C’est peut-être parce que c'était un jeudi après-midi et qu’il pleuvait sans discontinuer sur Paris. Par ce temps à ne pas traîner dehors, le Vieux-Pays de Goussainville (Val-d'Oise) avait un air lugubre plus prononcé encore qu'à l'habitude. Rue Brûlée, le décor est saisissant avec sa dizaine de maisons inoccupées de part et d’autre. Partout des toits troués, des fenêtres cassées, des pans de murs tagués et des objets qui traînent au sol. Et que dire de la maison de maître, qui surplombe le parc derrière l’église ? En lambeaux elle-aussi, elle n'égaye pas l'atmosphère.

Bloqué en 1973

Alors, oui, c'est vrai, le Vieux-Goussainville a des allures de village fantôme. Le terme revient souvent dans les articles qui s’accumulent sur ce hameau, désormais quartier de Goussainville mais qui en a été autrefois le cœur jusqu’à ce que l’aéroport Roissy-Charles-de-Gaulle installe une de ses pistes à deux pas de là. C’était en 1973. Goussainville se retrouve en bout de piste dans l'axe de décollage des avions et déménage alors son centre à quelques kilomètres de là. Le Vieux-Pays se vide, bien aidé par Aéroport de Paris (ADP). « Ils proposaient de racheter les maisons le double de leur prix », raconte Alain Figuière, président de l'association des habitants du Vieux-Pays et conseiller municipal à Goussainville.

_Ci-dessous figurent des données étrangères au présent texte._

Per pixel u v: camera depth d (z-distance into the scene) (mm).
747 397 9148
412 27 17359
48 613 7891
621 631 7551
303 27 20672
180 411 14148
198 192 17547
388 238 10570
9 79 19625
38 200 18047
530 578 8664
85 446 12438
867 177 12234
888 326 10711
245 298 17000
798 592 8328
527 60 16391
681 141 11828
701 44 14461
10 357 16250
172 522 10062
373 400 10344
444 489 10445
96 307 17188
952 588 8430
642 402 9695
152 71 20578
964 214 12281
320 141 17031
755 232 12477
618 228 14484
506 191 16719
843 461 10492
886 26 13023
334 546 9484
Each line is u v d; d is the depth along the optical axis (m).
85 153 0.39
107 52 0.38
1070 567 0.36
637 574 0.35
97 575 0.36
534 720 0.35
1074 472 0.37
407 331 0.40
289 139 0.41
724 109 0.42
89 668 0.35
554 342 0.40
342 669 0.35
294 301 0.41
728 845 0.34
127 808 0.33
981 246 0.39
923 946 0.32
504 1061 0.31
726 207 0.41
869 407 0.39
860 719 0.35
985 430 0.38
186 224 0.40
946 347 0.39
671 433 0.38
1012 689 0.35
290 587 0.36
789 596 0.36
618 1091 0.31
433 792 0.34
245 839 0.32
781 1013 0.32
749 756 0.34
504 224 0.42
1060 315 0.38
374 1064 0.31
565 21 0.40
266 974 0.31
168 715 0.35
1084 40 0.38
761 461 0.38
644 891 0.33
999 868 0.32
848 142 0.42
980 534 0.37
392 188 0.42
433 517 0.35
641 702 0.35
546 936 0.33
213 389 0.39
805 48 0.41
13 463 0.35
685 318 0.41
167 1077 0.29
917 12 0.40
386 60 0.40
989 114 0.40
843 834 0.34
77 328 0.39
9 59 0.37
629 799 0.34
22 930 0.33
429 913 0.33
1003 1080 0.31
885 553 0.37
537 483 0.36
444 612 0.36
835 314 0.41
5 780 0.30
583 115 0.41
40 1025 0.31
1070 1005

Mais rien y fait. 300 personnes ne veulent pas bouger et, manque de bol, ADP ne peut rien faire des 80 maisons qu'elle a acheté. L'église romane est classée et empêche toute démolition. Ainsi commence la légende du Vieux-Pays, condamné à voir ses maisons dépérir. Paradoxalement, elles attirent de plus en plus les curieux. Et pas que des passionnés de photographies. Alain Figuière parle aussi de gens qui s'introduisent illégalement dans les maisons, de shooting de mode, de tournages de clip voire de film pornographique.

La fin du Vieux-Goussainville ?

Une situation qui déchire le cœur d'Eric Fournier. Il n'habite pourtant pas le Vieux-Pays et n'y a mis d'ailleurs les pieds « que cinq à six fois ». Mais le photographe, passionné de vieilles pierres, a même mis en ligne, la semaine dernière, « le testament du Vieux-Pays ». Une vidéo de cinq minutes dans laquelle l'artiste l'assure : « Le Vieux-Pays de Goussainville, c'est fini. Les toits s'effondrent de plus en plus, le hameau n'a pas quarante nouvelles années à vivre. »

La vidéo vise juste à réveiller les consciences. « A relancer le débat, précise Eric Fournier. Il y a plein de choses à faire pour retaper à moindre frais les maisons les plus en ruine et installer pourquoi pas de l'activité au village. »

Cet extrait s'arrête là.